Similarly, you can use random.sample() with strings. In this case, it randomly selects unique characters from your string.

import random

# Define a string
my_string = "Hello"

# Select 3 unique random characters from the string
print(random.sample(my_string, 3))
# Possible output: ['l', 'o', 'l']

As mentioned earlier, the random.sample() method is designed for sampling without replacement, meaning it won’t select the same item multiple times. However, this does not mean that the items in the population must be unique. If there are repeated items in the population, then each occurrence is a possible selection in the sample.

colors = ['red', 'red', 'red', 'green', 'green', 'blue']
print(random.sample(colors, 4))
# Possible output: ['red', 'red', 'green', 'red']

Using the k Parameter

The k parameter in the random.sample() function controls the size of the random sample you want to extract.

It’s important to remember that you cannot request a sample larger than the original population itself. Attempting to do so will result in a ValueError.

my_list = [1, 2, 3, 4, 5, 6, 7, 8, 9, 10]
print(random.sample(my_list, 12))
# ValueError: Sample larger than population or is negative

Using the counts Parameter

Sometimes, you might want to create a random sample where specific elements from your original sequence can be chosen multiple times.

While you could achieve this by listing the repeated elements directly within the population, the random.sample() function offers a more concise way using the optional counts parameter. This parameter lets you specify how many times each unique element is eligible to appear in your sample.

For example, suppose you have a list of colors:

colors = ['red', 'green', 'blue']

You want to create a random sample where ‘red’ can appear up to three times, ‘green’ up to twice, and ‘blue’ only once. Instead of explicitly writing out the repeated colors like this:

colors = ['red', 'red', 'red', 'green', 'green', 'blue']
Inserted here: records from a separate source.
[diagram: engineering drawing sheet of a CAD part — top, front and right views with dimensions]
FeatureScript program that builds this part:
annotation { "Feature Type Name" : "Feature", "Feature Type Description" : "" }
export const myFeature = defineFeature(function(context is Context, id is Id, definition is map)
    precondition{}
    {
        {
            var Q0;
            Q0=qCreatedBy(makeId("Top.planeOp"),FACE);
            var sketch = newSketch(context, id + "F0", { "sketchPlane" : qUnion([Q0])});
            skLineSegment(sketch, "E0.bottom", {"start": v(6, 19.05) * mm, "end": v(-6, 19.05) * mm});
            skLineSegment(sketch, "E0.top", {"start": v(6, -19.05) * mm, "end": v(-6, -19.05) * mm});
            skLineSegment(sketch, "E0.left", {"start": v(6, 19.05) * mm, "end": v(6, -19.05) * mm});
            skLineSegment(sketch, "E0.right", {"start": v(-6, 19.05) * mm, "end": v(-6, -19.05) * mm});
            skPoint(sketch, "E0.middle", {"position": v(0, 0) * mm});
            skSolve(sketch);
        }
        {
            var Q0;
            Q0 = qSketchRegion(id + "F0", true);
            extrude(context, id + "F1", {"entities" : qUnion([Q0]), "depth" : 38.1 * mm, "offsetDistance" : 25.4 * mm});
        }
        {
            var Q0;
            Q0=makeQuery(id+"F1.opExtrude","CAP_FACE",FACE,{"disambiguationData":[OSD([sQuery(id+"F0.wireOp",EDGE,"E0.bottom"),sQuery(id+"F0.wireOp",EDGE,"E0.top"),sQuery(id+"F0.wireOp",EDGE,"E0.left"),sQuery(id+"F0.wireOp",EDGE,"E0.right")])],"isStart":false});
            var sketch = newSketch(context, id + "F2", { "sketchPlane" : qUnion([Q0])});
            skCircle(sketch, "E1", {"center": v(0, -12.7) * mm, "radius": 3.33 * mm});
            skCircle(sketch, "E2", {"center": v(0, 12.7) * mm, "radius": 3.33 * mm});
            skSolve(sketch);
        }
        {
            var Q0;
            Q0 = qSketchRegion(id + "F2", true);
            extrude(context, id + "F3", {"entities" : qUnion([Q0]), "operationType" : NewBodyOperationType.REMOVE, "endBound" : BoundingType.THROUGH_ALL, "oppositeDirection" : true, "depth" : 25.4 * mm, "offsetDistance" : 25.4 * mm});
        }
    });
You can use the counts parameter to streamline the process:

colors = ['red', 'green', 'blue']  # Unique colors
counts = [3, 2, 1]  # Corresponding repetition counts

random_sample = random.sample(colors, 4, counts=counts)
print(random_sample)
# Possible output: ['red', 'red', 'blue', 'red']

So the following two calls will produce equivalent results:

random.sample(['red', 'green', 'blue'], 4, counts=[3, 2, 1])
random.sample(['red', 'red', 'red', 'green', 'green', 'blue'], 4)

While both calls represent the same underlying idea, the counts parameter simply offers a cleaner way to express this.

Points to Note about the counts parameter

  • The total number of potential selections you define in the counts list must be at least as large as your desired sample size k. Otherwise, you’ll get a ValueError because it’s impossible to create the sample you’ve requested.
  • Once an element’s count reaches zero (it’s been selected the maximum allowed number of times), it won’t be eligible for selection again – even if you haven’t reached your full sample size k yet.
  • If you don’t use the counts parameter, or set it to None, the random.sample() function assumes that each element in the population can only be chosen once. This is the standard “sampling without replacement” behavior, ensuring you get a list of unique items.

Controlling the Randomness using random.seed()

The random.sample() method in Python uses a deterministic algorithm to generate random selections from a sequence. This might sound contradictory, but the “randomness” comes from an initial value known as a “seed.” When you use the same seed value, the algorithm produces the same sequence of random numbers, making the output predictable and repeatable.

Let’s see how you can set the seed value using random.seed() and control the randomness:

import random

# Set seed for repeatability
random.seed(5)

# Return a list of 5 unique random numbers chosen from my_list
my_list = [1, 2, 3, 4, 5, 6, 7, 8, 9, 10]
print(random.sample(my_list, 5))
# Possible output: [10, 5, 6, 7, 8]

Running the same block of code again will produce the same output because the seed value is the same.

print(random.sample(my_list, 5))
# Output: [10, 5, 6, 7, 8]

Using consistent seeds is very helpful during debugging, as it lets you isolate issues by reproducing the exact same random behavior. It’s also valuable when you need your results to be replicable, like in certain simulations or experiments.